Government bids to buy back trains, ferries – 07 Mar 2008 – Politics: New Zealand Political News, Analysis and Comment including 2008 election coverage – NZ Herald

Proof that the government is thinking with its dick and not its brain is the news that they aaret ryinng to buy back the Rail and Ferry network, even though they won’t make any money.

The Government has confirmed it is in talks to spend hundreds of millions of taxpayer dollars to buy back the rail and Cook Strait ferry assets of Toll New Zealand – which the Beehive admits are unlikely to ever make any money.

Why anyone would want to buy a 19th Century technology that can be beaten both in time and money by Trucks is beyond me. The only viable thing to do is pull up the bloody tracks and turn the land into a freeway between Wellington and Auckland for trucks and buses. Cullen of course is dreaming the dreams of a mad man.

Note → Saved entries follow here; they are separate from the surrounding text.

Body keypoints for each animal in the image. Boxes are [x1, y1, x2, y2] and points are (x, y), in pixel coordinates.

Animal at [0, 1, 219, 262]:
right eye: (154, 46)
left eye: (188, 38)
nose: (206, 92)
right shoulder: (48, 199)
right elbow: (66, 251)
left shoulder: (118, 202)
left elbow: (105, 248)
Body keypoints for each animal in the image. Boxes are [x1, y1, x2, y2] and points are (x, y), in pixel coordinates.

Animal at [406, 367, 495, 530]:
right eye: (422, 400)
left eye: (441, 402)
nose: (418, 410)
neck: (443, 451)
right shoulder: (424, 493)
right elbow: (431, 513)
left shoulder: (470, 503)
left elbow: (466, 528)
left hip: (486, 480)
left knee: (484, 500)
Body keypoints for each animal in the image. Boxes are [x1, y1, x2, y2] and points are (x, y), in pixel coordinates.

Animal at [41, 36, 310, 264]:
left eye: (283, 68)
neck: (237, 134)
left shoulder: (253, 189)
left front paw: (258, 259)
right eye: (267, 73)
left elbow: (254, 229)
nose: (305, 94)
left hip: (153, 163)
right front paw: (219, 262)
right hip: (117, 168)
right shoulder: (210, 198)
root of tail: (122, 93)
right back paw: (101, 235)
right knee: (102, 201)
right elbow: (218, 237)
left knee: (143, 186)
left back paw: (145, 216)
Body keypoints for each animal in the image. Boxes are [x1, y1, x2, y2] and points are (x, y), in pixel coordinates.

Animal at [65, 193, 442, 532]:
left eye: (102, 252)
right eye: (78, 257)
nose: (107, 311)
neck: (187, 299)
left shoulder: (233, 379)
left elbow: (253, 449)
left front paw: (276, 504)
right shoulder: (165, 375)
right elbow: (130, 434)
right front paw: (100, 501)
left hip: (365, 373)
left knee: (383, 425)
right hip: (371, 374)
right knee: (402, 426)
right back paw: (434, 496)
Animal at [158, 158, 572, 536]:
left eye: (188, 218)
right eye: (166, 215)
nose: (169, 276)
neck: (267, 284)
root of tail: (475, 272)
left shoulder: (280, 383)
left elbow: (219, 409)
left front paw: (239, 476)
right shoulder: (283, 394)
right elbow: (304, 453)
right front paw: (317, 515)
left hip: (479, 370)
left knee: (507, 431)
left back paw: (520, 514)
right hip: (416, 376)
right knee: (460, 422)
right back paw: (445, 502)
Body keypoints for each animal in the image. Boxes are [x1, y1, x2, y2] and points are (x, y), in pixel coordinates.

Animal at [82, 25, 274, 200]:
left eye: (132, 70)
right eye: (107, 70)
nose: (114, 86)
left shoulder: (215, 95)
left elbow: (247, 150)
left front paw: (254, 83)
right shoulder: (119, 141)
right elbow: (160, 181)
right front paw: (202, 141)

“We believe that with Crown ownership, we’d be capable of creating a more strongly integrated rail system, not just in terms of goods movement but also in terms of the urban passenger systems where there are interrelationships there,” Dr Cullen said.

“This is not a business which is ever going to make money, overall, and therefore we either end up subsidising the private sector or we end up subsidising ourselves on behalf of the people of New Zealand.”

Mmmm-kay, so we are pour the almost a billion bucks on something that makes a loss. Why? The answer probably lies somwhere in between OnTrack Director and Labour Party President Mike Williams, Helen Clark and TRANSPORT MOGUL Owen Glenn.